The Morpho-Kinematic Architecture of Super Star Clusters in the Center of NGC253

TL;DR

This study uses high-resolution ALMA observations to analyze the structure, distribution, and kinematics of super star clusters and associated dust in the center of NGC 253, revealing new details about their morphology and outflow interactions.

Contribution

It provides the first detection of dust continuum emission in the outflow of NGC 253's center and characterizes the detailed morpho-kinematic structure of SSCs at sub-parsec resolution.

Findings

Detected 350 GHz dust emission in the outflow for the first time.

Resolved SSCs into smaller substructures with radii 0.4-0.7 pc.

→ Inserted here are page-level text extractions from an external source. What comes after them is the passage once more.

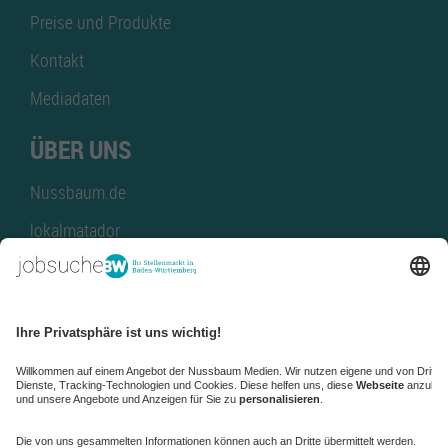
Preise und Produkte
Kontakt
Mediadaten
ÜBER UNS
Nussbaum.de
lokalmatador
kaufinBW
Nussbaum Club
NussbaumID
Nussbaum Medien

Found SSCs arranged in an elliptical, angular momentum-conserving ring.

Abstract

The center of the nearby galaxy NGC\,253 hosts a population of more than a dozen super star clusters (SSCs) which are still in the process of forming. The majority of the star formation of the burst is concentrated in these SSCs, and the starburst is powering a multiphase outflow from the galaxy. In this work, we measure the 350~GHz dust continuum emission towards the center of NGC\,253 at 47~milliarcsecond (0.8 pc) resolution using data from the Atacama Large Millimeter/submillimeter Array (ALMA). We report the detection of 350~GHz (dust) continuum emission in the outflow for the first time, associated with the prominent South-West streamer. In this feature, the dust emission has a width of $\approx$~8~pc, is located at the outer edge of the CO emission, and corresponds to a molecular gas mass of $\sim~(8-17)\times10^6$~M$_\odot$. In the starburst nucleus, we measure the resolved radial profiles, sizes, and molecular gas masses of the SSCs. Compared to previous work at somewhat lower spatial resolution, the SSCs here break apart into smaller substructures with radii $0.4-0.7$~pc. In projection, the SSCs, dust, and dense molecular gas appear to be arranged as a thin, almost linear, structure roughly 155~pc in length. The morphology and kinematics of this structure can be well explained as gas following $x_2$ orbits at the center of a barred potential. We constrain the morpho-kinematic arrangement of the SSCs themselves, finding that an elliptical, angular momentum-conserving ring is a good description of the both morphology and kinematics of the SSCs.